= West Coast cricket team =

West Coast cricket team was a cricket team nominally representing the West Coast of the North Island of New Zealand, but actually from Whanganui.

West Coast appeared twice in recorded cricket. The first match was a first-class match against Wellington in 1879 at the Basin Reserve. (Note: This match is not always considered to hold first-class status with some cricket writers considering that the teams were not sufficiently high quality to be classified at that level. The Association of Cricket Statisticians and Historians considers it to be "doubtful", but does classify it as first-class.) Captained by George Anson, the team won its only appearance in first-class cricket by 6 wickets.

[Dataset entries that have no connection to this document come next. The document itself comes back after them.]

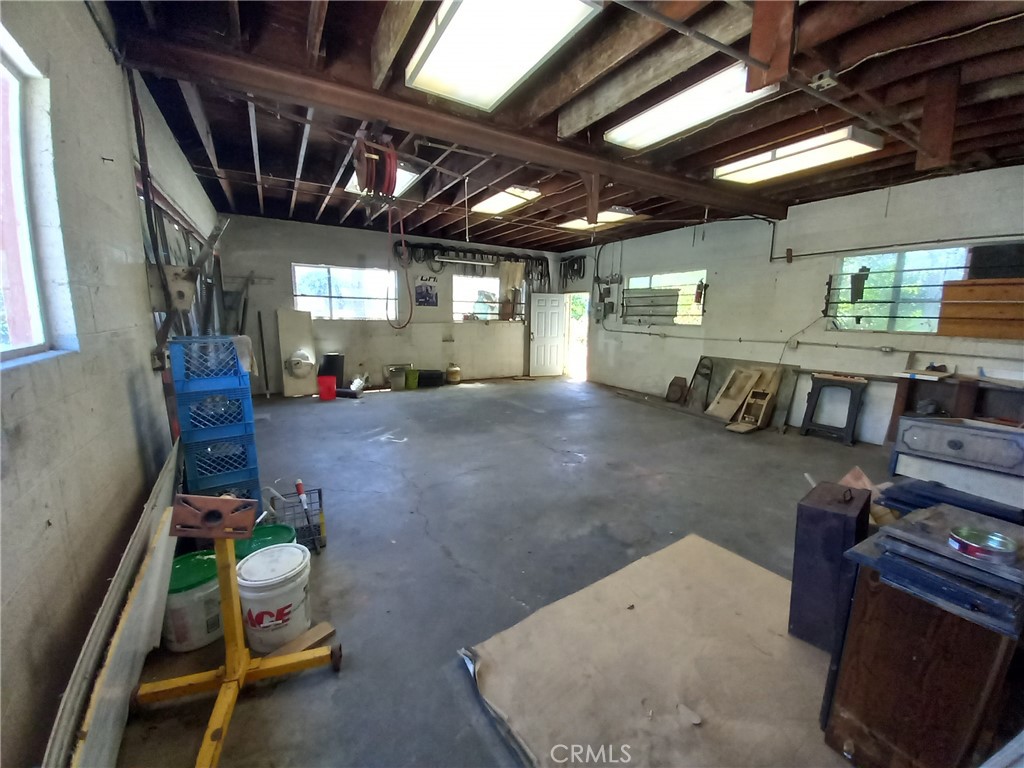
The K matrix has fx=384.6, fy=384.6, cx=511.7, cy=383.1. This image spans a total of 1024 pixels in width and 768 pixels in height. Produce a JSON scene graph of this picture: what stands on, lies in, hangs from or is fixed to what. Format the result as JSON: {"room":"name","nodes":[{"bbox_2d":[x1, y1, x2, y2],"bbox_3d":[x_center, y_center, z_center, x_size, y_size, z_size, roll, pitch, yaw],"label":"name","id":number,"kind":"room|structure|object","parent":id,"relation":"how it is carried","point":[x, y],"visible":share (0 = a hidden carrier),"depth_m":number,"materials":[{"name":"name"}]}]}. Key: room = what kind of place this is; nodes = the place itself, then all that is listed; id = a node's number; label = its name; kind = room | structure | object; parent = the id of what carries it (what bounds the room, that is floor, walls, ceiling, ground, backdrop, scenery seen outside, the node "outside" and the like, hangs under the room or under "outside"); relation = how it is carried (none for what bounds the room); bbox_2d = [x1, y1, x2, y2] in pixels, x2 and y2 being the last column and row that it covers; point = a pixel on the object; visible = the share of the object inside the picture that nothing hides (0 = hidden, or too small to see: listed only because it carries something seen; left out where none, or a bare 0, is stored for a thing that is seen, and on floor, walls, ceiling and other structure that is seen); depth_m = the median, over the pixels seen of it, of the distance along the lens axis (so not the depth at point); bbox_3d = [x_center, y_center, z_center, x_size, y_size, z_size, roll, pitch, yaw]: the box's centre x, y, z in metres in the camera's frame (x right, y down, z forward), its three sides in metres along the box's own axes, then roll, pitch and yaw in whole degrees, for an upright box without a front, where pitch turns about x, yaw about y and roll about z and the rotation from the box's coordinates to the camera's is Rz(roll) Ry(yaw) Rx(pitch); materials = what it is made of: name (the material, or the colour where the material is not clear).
{"room":"garage","nodes":[
{"label":"garage","id":0,"kind":"room"},
{"bbox_2d":[0,0,222,765],"bbox_3d":[-2.226,-0.476,2.210,0.194,3.070,8.588,-5,12,-31],"label":"left wall","id":1,"kind":"structure","parent":0,"point":[149,371],"depth_m":1.48,"materials":[{"name":"white paint"}]},
{"bbox_2d":[0,26,75,365],"bbox_3d":[-1.387,-0.478,0.752,0.089,1.061,1.692,-5,12,-31],"label":"window","id":2,"kind":"structure","parent":1,"relation":"in","point":[26,343],"depth_m":1.35,"materials":[{"name":"glass"}]},
{"bbox_2d":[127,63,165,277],"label":"conduit","id":3,"kind":"object","parent":1,"relation":"attached to","point":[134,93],"visible":0.86,"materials":[{"name":"black plastic"}]},
{"bbox_2d":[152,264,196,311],"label":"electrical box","id":4,"kind":"object","parent":1,"relation":"attached to","point":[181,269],"visible":0.85,"depth_m":2.51,"materials":[{"name":"metal"}]},
{"bbox_2d":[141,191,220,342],"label":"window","id":5,"kind":"structure","parent":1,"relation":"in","point":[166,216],"depth_m":3.88,"materials":[{"name":"metal"}]},
{"bbox_2d":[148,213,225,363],"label":"metal rods","id":6,"kind":"object","parent":1,"relation":"attached to","point":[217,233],"visible":0.75,"depth_m":2.64,"materials":[{"name":"metal"}]},
{"bbox_2d":[215,213,570,393],"bbox_3d":[-1.730,-1.485,8.049,6.816,3.028,0.208,-5,12,-31],"label":"back wall","id":7,"kind":"structure","parent":0,"point":[310,244],"depth_m":7.34,"materials":[{"name":"paint"}]},
{"bbox_2d":[292,264,398,320],"bbox_3d":[-3.130,-1.683,7.293,1.847,1.032,0.131,-5,12,-31],"label":"window","id":8,"kind":"structure","parent":7,"relation":"in","point":[333,304],"depth_m":7.26,"materials":[{"name":"glass"}]},
{"bbox_2d":[415,280,437,306],"bbox_3d":[-1.713,-1.795,7.666,0.417,0.504,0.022,-5,12,-31],"label":"poster","id":9,"kind":"object","parent":7,"relation":"attached to","point":[431,297],"visible":1,"depth_m":7.66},
{"bbox_2d":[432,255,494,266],"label":"fluorescent light","id":10,"kind":"object","parent":7,"relation":"attached to","point":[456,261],"visible":0.99,"depth_m":7.94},
{"bbox_2d":[394,241,551,283],"bbox_3d":[-0.700,-2.588,8.365,3.673,0.777,0.217,-5,12,-31],"label":"rack","id":11,"kind":"object","parent":7,"relation":"attached to","point":[452,250],"visible":0.83,"depth_m":8.29,"materials":[{"name":"black"}]},
{"bbox_2d":[453,275,506,322],"bbox_3d":[-0.524,-1.869,8.646,1.784,1.014,0.135,-5,12,-31],"label":"window","id":12,"kind":"structure","parent":7,"relation":"in","point":[456,310],"depth_m":8.55,"materials":[{"name":"glass"}]},
{"bbox_2d":[497,262,524,320],"bbox_3d":[-0.019,-2.108,8.790,0.520,1.326,0.096,-5,12,-31],"label":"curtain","id":13,"kind":"object","parent":7,"relation":"hanging from","point":[516,274],"visible":0.81,"depth_m":8.77,"materials":[{"name":"fabric"}]},
{"bbox_2d":[114,374,904,767],"bbox_3d":[0.579,0.778,4.562,7.184,0.114,9.581,-5,12,-31],"label":"concrete floor","id":14,"kind":"structure","parent":0,"point":[592,439],"depth_m":2.70,"materials":[{"name":"grey concrete"}]},
{"bbox_2d":[47,440,180,767],"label":"boards","id":15,"kind":"object","parent":14,"relation":"on","point":[160,500],"visible":0.81,"depth_m":1.29,"materials":[{"name":"white"}]},
{"bbox_2d":[163,547,223,651],"bbox_3d":[-1.457,0.978,1.781,0.299,0.330,0.295,4,10,15],"label":"white bucket","id":16,"kind":"object","parent":14,"relation":"on","point":[217,614],"visible":0.65,"depth_m":1.68,"materials":[{"name":"plastic"}]},
{"bbox_2d":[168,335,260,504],"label":"blue crate stack","id":17,"kind":"object","parent":14,"relation":"on","point":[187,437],"visible":0.78,"depth_m":2.47,"materials":[{"name":"blue plastic"}]},
{"bbox_2d":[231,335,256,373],"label":"cloth","id":18,"kind":"object","parent":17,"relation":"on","point":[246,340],"visible":0.39,"depth_m":2.84,"materials":[{"name":"fabric"}]},
{"bbox_2d":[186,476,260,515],"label":"blue crate","id":19,"kind":"object","parent":14,"relation":"on","point":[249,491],"visible":0.24,"depth_m":2.56,"materials":[{"name":"blue plastic"}]},
{"bbox_2d":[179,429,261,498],"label":"blue crate","id":20,"kind":"object","parent":19,"relation":"on","point":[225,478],"visible":0.66,"depth_m":2.48,"materials":[{"name":"blue plastic"}]},
{"bbox_2d":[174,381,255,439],"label":"blue crate","id":21,"kind":"object","parent":20,"relation":"on","point":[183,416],"visible":0.71,"depth_m":2.43,"materials":[{"name":"blue plastic"}]},
{"bbox_2d":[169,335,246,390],"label":"blue crate","id":22,"kind":"object","parent":21,"relation":"on","point":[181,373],"visible":0.79,"depth_m":2.46,"materials":[{"name":"blue plastic"}]},
{"bbox_2d":[132,490,338,767],"bbox_3d":[-1.031,0.857,1.372,0.606,0.765,0.612,0,10,-3],"label":"stand","id":23,"kind":"object","parent":14,"relation":"on","point":[221,698],"visible":0.98,"depth_m":1.44,"materials":[{"name":"yellow metal"}]},
{"bbox_2d":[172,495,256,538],"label":"stand head","id":24,"kind":"object","parent":23,"relation":"on","point":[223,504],"visible":0.98,"depth_m":1.40},
{"bbox_2d":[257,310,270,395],"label":"metal pole","id":25,"kind":"object","parent":14,"relation":"on","point":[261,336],"visible":0.97,"depth_m":6.51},
{"bbox_2d":[233,523,295,559],"bbox_3d":[-1.337,0.955,2.089,0.310,0.305,0.310,-5,12,-31],"label":"green bucket","id":26,"kind":"object","parent":14,"relation":"on","point":[285,530],"visible":0.25,"depth_m":2.07,"materials":[{"name":"green plastic"}]},
{"bbox_2d":[235,541,312,651],"bbox_3d":[-1.086,0.976,1.788,0.314,0.355,0.310,3,10,12],"label":"white bucket","id":27,"kind":"object","parent":14,"relation":"on","point":[259,594],"visible":0.98,"depth_m":1.69,"materials":[{"name":"white plastic"}]},
{"bbox_2d":[265,487,326,551],"bbox_3d":[-1.392,0.874,2.470,0.329,0.290,0.293,-5,12,-31],"label":"wire basket","id":28,"kind":"object","parent":14,"relation":"on","point":[319,493],"visible":0.64,"depth_m":2.46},
{"bbox_2d":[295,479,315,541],"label":"tool","id":29,"kind":"object","parent":28,"relation":"in","point":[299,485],"visible":0.97,"depth_m":2.45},
{"bbox_2d":[276,309,316,396],"bbox_3d":[-3.790,-0.534,6.826,0.546,1.487,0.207,-5,12,-31],"label":"white panel","id":30,"kind":"object","parent":14,"relation":"on","point":[312,360],"visible":0.91,"depth_m":6.79,"materials":[{"name":"white"}]},
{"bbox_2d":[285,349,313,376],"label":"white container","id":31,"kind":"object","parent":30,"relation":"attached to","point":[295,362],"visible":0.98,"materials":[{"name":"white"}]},
{"bbox_2d":[261,621,335,661],"bbox_3d":[-0.958,1.150,1.697,0.103,0.028,0.274,10,13,40],"label":"wood block","id":32,"kind":"object","parent":14,"relation":"on","point":[321,627],"visible":0.73,"depth_m":1.70,"materials":[{"name":"brown wood"}]},
{"bbox_2d":[317,375,335,400],"bbox_3d":[-3.176,0.079,6.629,0.282,0.348,0.274,-1,10,-13],"label":"red bucket","id":33,"kind":"object","parent":14,"relation":"on","point":[323,394],"visible":0.99,"depth_m":6.53,"materials":[{"name":"red plastic"}]},
{"bbox_2d":[318,353,344,384],"bbox_3d":[-3.333,-0.202,7.137,0.400,0.653,0.344,-5,12,-31],"label":"black bin","id":34,"kind":"object","parent":14,"relation":"on","point":[331,364],"visible":0.72,"depth_m":6.99,"materials":[{"name":"black plastic"}]},
{"bbox_2d":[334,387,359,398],"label":"black container","id":35,"kind":"object","parent":14,"relation":"on","point":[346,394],"visible":0.9,"depth_m":6.65,"materials":[{"name":"black plastic"}]},
{"bbox_2d":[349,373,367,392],"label":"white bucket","id":36,"kind":"object","parent":14,"relation":"on","point":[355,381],"visible":0.91,"depth_m":6.95,"materials":[{"name":"white plastic"}]},
{"bbox_2d":[388,366,407,389],"bbox_3d":[-2.226,-0.068,7.520,0.303,0.343,0.292,-5,12,-31],"label":"bucket","id":37,"kind":"object","parent":14,"relation":"on","point":[401,373],"visible":0.98,"depth_m":7.42,"materials":[{"name":"plastic"}]},
{"bbox_2d":[404,368,419,389],"bbox_3d":[-1.984,-0.087,7.668,0.270,0.333,0.278,-5,12,-31],"label":"green bucket","id":38,"kind":"object","parent":14,"relation":"on","point":[412,386],"visible":0.99,"depth_m":7.56,"materials":[{"name":"green plastic"}]},
{"bbox_2d":[417,369,442,387],"bbox_3d":[-1.690,-0.115,7.955,0.508,0.299,0.331,-2,11,-19],"label":"bin","id":39,"kind":"object","parent":14,"relation":"on","point":[433,375],"visible":0.98,"depth_m":7.82,"materials":[{"name":"black plastic"}]},
{"bbox_2d":[446,363,460,383],"bbox_3d":[-1.261,-0.218,8.309,0.303,0.385,0.297,-5,12,-31],"label":"gas cylinder","id":40,"kind":"object","parent":14,"relation":"on","point":[450,371],"visible":0.99,"depth_m":8.21,"materials":[{"name":"white metal"}]},
{"bbox_2d":[457,531,839,767],"bbox_3d":[0.893,1.189,1.583,1.857,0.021,1.610,-5,12,-31],"label":"cardboard sheet","id":41,"kind":"object","parent":14,"relation":"on","point":[647,562],"visible":0.86,"depth_m":1.58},
{"bbox_2d":[790,479,873,652],"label":"box","id":42,"kind":"object","parent":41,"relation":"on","point":[832,536],"visible":0.95,"depth_m":1.65,"materials":[{"name":"black wood"}]},
{"bbox_2d":[664,375,688,403],"bbox_3d":[2.897,0.108,6.778,0.240,0.437,0.380,-5,12,-31],"label":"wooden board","id":43,"kind":"object","parent":14,"relation":"on","point":[681,388],"visible":0.99,"depth_m":6.74,"materials":[{"name":"brown"}]},
{"bbox_2d":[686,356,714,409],"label":"hand truck","id":44,"kind":"object","parent":14,"relation":"on","point":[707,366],"visible":0.97,"depth_m":6.35,"materials":[{"name":"metal"}]},
{"bbox_2d":[705,364,765,419],"bbox_3d":[3.301,0.139,5.735,0.483,0.753,0.438,-5,12,-31],"label":"wooden frame","id":45,"kind":"object","parent":14,"relation":"on","point":[743,379],"visible":0.97,"depth_m":5.71,"materials":[{"name":"brown wood"}]},
{"bbox_2d":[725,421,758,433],"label":"wooden board","id":46,"kind":"object","parent":14,"relation":"on","point":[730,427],"visible":0.99,"depth_m":5.12,"materials":[{"name":"wood"}]},
{"bbox_2d":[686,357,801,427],"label":"wooden panel","id":47,"kind":"object","parent":14,"relation":"on","point":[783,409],"visible":0.55,"depth_m":5.82,"materials":[{"name":"beige wood"}]},
{"bbox_2d":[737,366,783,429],"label":"wooden frame","id":48,"kind":"object","parent":14,"relation":"on","point":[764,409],"visible":0.89,"depth_m":5.36,"materials":[{"name":"brown wood"}]},
{"bbox_2d":[800,372,866,443],"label":"frame","id":49,"kind":"object","parent":14,"relation":"on","point":[806,414],"visible":0.99,"depth_m":4.72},
{"bbox_2d":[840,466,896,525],"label":"cardboard piece","id":50,"kind":"object","parent":14,"relation":"on","point":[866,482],"visible":0.31,"depth_m":2.19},
{"bbox_2d":[816,535,1023,767],"bbox_3d":[1.388,0.901,1.216,0.557,0.733,0.516,-5,12,-31],"label":"wooden cabinet","id":51,"kind":"object","parent":14,"relation":"on","point":[914,657],"visible":0.83,"depth_m":1.11,"materials":[{"name":"brown wood"}]},
{"bbox_2d":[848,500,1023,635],"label":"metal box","id":52,"kind":"object","parent":51,"relation":"on","point":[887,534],"visible":0.96,"depth_m":1.08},
{"bbox_2d":[948,526,1017,563],"bbox_3d":[1.312,0.449,1.078,0.136,0.041,0.133,-5,12,-31],"label":"tin can","id":53,"kind":"object","parent":52,"relation":"on","point":[963,541],"visible":1,"depth_m":1.06,"materials":[{"name":"metal"}]},
{"bbox_2d":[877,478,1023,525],"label":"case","id":54,"kind":"object","parent":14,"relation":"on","point":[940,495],"visible":0.56,"depth_m":1.68,"materials":[{"name":"blue"}]},
{"bbox_2d":[887,373,1023,446],"bbox_3d":[4.621,0.443,3.700,0.440,0.895,1.387,-5,12,-31],"label":"cabinet","id":55,"kind":"object","parent":14,"relation":"on","point":[902,388],"visible":0.56,"depth_m":3.84,"materials":[{"name":"brown wood"}]},
{"bbox_2d":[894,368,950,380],"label":"board","id":56,"kind":"object","parent":55,"relation":"on","point":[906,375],"visible":0.98,"depth_m":3.88,"materials":[{"name":"white"}]},
{"bbox_2d":[888,413,1023,508],"bbox_3d":[3.450,0.667,2.824,0.544,0.744,0.940,-5,12,-31],"label":"drawer cabinet","id":57,"kind":"object","parent":14,"relation":"on","point":[908,433],"visible":0.9,"depth_m":2.77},
{"bbox_2d":[90,0,1023,251],"bbox_3d":[0.750,-2.375,4.278,7.211,0.159,9.037,-5,12,-31],"label":"ceiling","id":58,"kind":"structure","parent":0,"point":[219,147],"depth_m":2.84,"materials":[{"name":"brown wood"}]},
{"bbox_2d":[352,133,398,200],"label":"hose reel","id":59,"kind":"object","parent":58,"relation":"hanging from","point":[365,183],"visible":0.95,"depth_m":2.92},
{"bbox_2d":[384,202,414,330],"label":"red hose","id":60,"kind":"object","parent":59,"relation":"hanging from","point":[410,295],"visible":0.96,"depth_m":3.44,"materials":[{"name":"plastic"}]},
{"bbox_2d":[344,162,419,196],"bbox_3d":[-1.503,-2.327,4.384,0.588,0.113,1.230,-5,12,-31],"label":"ceiling light","id":61,"kind":"object","parent":58,"relation":"attached to","point":[401,181],"visible":0.26,"depth_m":4.21,"materials":[{"name":"white"}]},
{"bbox_2d":[118,29,779,221],"bbox_3d":[0.679,-2.152,3.703,6.015,0.159,0.225,-5,12,-31],"label":"ceiling beam","id":62,"kind":"structure","parent":58,"relation":"attached to","point":[622,175],"depth_m":2.79,"materials":[{"name":"brown wood"}]},
{"bbox_2d":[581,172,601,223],"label":"wooden post","id":63,"kind":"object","parent":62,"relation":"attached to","point":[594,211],"visible":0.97,"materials":[{"name":"brown wood"}]},
{"bbox_2d":[405,0,600,109],"bbox_3d":[-0.101,-1.873,2.073,0.559,0.111,1.372,-5,12,-31],"label":"ceiling light","id":64,"kind":"object","parent":58,"relation":"attached to","point":[435,57],"visible":0.99,"depth_m":2.09,"materials":[{"name":"white plastic"}]},
{"bbox_2d":[471,184,542,215],"bbox_3d":[-0.120,-2.481,5.218,0.395,0.103,1.308,-5,12,-31],"label":"ceiling light","id":65,"kind":"object","parent":58,"relation":"attached to","point":[495,205],"visible":0.94,"depth_m":5.06,"materials":[{"name":"white plastic"}]},
{"bbox_2d":[557,207,638,230],"bbox_3d":[1.317,-2.577,6.018,0.565,0.104,1.274,-5,12,-31],"label":"ceiling light","id":66,"kind":"object","parent":58,"relation":"attached to","point":[575,224],"visible":0.79,"depth_m":5.90,"materials":[{"name":"white plastic"}]},
{"bbox_2d":[605,62,778,151],"bbox_3d":[1.263,-2.016,2.868,0.373,0.107,1.284,-5,12,-31],"label":"fluorescent light","id":67,"kind":"object","parent":58,"relation":"attached to","point":[647,119],"visible":0.87,"depth_m":2.76,"materials":[{"name":"white plastic"}]},
{"bbox_2d":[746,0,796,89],"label":"wooden post","id":68,"kind":"object","parent":58,"relation":"attached to","point":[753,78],"visible":0.97,"depth_m":1.84,"materials":[{"name":"brown wood"}]},
{"bbox_2d":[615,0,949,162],"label":"ceiling pipe","id":69,"kind":"object","parent":58,"relation":"attached to","point":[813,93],"visible":0.98,"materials":[{"name":"grey metal"}]},
{"bbox_2d":[713,127,883,184],"bbox_3d":[2.656,-2.143,3.690,0.439,0.109,1.273,-5,12,-31],"label":"ceiling light","id":70,"kind":"object","parent":58,"relation":"attached to","point":[793,166],"visible":0.98,"depth_m":3.53,"materials":[{"name":"white plastic"}]},
{"bbox_2d":[810,70,837,89],"bbox_3d":[1.954,-1.899,2.408,0.100,0.081,0.106,-5,12,-31],"label":"junction box","id":71,"kind":"object","parent":58,"relation":"attached to","point":[830,82],"visible":0.98,"depth_m":2.39,"materials":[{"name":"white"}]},
{"bbox_2d":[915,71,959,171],"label":"wooden post","id":72,"kind":"object","parent":58,"relation":"attached to","point":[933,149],"visible":0.98,"depth_m":2.51,"materials":[{"name":"brown wood"}]},
{"bbox_2d":[556,164,1023,444],"bbox_3d":[3.663,-0.987,5.724,0.201,3.050,8.966,-5,12,-31],"label":"right wall","id":73,"kind":"structure","parent":0,"point":[662,345],"depth_m":5.18,"materials":[{"name":"paint"}]},
{"bbox_2d":[528,292,566,377],"bbox_3d":[0.852,-1.148,9.229,0.830,1.985,0.163,-2,10,-15],"label":"door","id":74,"kind":"structure","parent":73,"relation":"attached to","point":[543,321],"depth_m":9.20,"materials":[{"name":"white paint"}]},
{"bbox_2d":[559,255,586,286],"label":"hanging hoses","id":75,"kind":"object","parent":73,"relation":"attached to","point":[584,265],"visible":0.79,"depth_m":9.05,"materials":[{"name":"black plastic"}]},
{"bbox_2d":[563,292,590,380],"bbox_3d":[1.625,-1.123,9.178,0.530,2.051,1.151,-5,12,-31],"label":"doorway","id":76,"kind":"object","parent":73,"relation":"in","point":[584,347],"visible":0.52,"depth_m":9.37,"materials":[{"name":"white"}]},
{"bbox_2d":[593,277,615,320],"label":"electrical box","id":77,"kind":"object","parent":73,"relation":"attached to","point":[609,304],"visible":0.96,"depth_m":8.04,"materials":[{"name":"grey metal"}]},
{"bbox_2d":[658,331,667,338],"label":"electrical outlet box","id":78,"kind":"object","parent":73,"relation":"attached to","point":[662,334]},
{"bbox_2d":[623,269,707,327],"bbox_3d":[2.798,-1.529,7.104,0.149,0.982,1.892,-5,12,-31],"label":"window","id":79,"kind":"structure","parent":73,"relation":"in","point":[656,278],"depth_m":7.04,"materials":[{"name":"glass"}]},
{"bbox_2d":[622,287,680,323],"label":"metal panel","id":80,"kind":"object","parent":79,"relation":"attached to","point":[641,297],"visible":0.96,"depth_m":7.05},
{"bbox_2d":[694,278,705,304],"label":"fire extinguisher","id":81,"kind":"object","parent":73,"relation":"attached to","point":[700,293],"visible":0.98,"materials":[{"name":"red metal"}]},
{"bbox_2d":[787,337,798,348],"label":"electrical outlet box","id":82,"kind":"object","parent":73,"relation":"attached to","point":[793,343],"visible":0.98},
{"bbox_2d":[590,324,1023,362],"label":"wall pipe","id":83,"kind":"object","parent":73,"relation":"attached to","point":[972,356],"visible":0.98,"depth_m":4.93,"materials":[{"name":"grey metal"}]},
{"bbox_2d":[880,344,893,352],"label":"electrical outlet box","id":84,"kind":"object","parent":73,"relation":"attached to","point":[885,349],"visible":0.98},
{"bbox_2d":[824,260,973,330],"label":"window guard","id":85,"kind":"object","parent":73,"relation":"attached to","point":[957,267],"visible":0.79,"depth_m":4.47,"materials":[{"name":"metal"}]},
{"bbox_2d":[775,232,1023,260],"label":"conduit pipe","id":86,"kind":"object","parent":73,"relation":"attached to","point":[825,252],"visible":0.98,"depth_m":4.33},
{"bbox_2d":[827,243,1000,333],"bbox_3d":[4.610,-1.015,4.325,0.116,0.977,1.715,-5,12,-31],"label":"window","id":87,"kind":"structure","parent":73,"relation":"in","point":[910,254],"depth_m":4.47,"materials":[{"name":"glass"}]},
{"bbox_2d":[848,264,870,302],"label":"hanging black tool","id":88,"kind":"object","parent":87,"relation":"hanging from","point":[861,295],"visible":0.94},
{"bbox_2d":[937,278,1023,338],"bbox_3d":[4.812,-0.701,3.673,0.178,0.546,1.037,-5,12,-31],"label":"wooden board","id":89,"kind":"object","parent":73,"relation":"attached to","point":[967,328],"visible":0.98,"depth_m":3.80,"materials":[{"name":"brown wood"}]},
{"bbox_2d":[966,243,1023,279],"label":"black panel","id":90,"kind":"object","parent":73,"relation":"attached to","point":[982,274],"visible":0.89,"depth_m":3.81,"materials":[{"name":"black"}]}
]}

In the low-scoring match, William Barton scored 75 not out in West Coast's first innings; the next-highest score in the match was 26. The team's second appearance came in a one-day match against Wellington in 1882. The New Zealand captain and cricket historian Dan Reese later wrote: "For a couple of years ... Wanganui cricket reached first-class standard, chiefly on account of Barton, then the best batsman in New Zealand, being resident there. But neither before nor since have they been first-class."

A West Coast Cricket Association was formed in 1888, based in Wanganui and including Hāwera and Feilding. It lapsed in the 1890s, and never fielded a representative team. It should not be confused with the South Island's West Coast Cricket Association, formed around the same time, based in Greymouth, which is still in existence.

==List of first-class cricketers==
The 1879 first-class match was the only first-class fixture that six of the 11 cricketers who played for West Coast appeared in. Four of the West Coast players had previously played in a match now considered first-class, with opening batsman John Fulton the only one to have played in more than three first-class matches before the game. Only Christopher Cross, who played in a total of 22 first-class matches, went on to make more than 10 first-class appearances.

- George Anson
- William Barton
- Christopher Cross
- Henry Fitzherbert
- John Fulton
- John Lockett
- Thomas McGregor (Note: A left-arm bowler, McGregor took two wickets in the 1879 first-class match, the only one in which he is recorded. No biographical details are known.)
- William Moore (Note: Born at New Plymouth in 1862, the 1879 first-class match was the only one in which Moore is recorded. He scored three runs in his only innings. A printer by trade, he died at Wellington in 1894.)
- John Notman (Note: Notman recorded a duck in his only first-class match. He was born in London in 1850 and worked as a commercial agent after migrating to New Zealand. He played other matches for Wanganui, including against the touring Australians in 1881. He died at Wanganui in 1909.)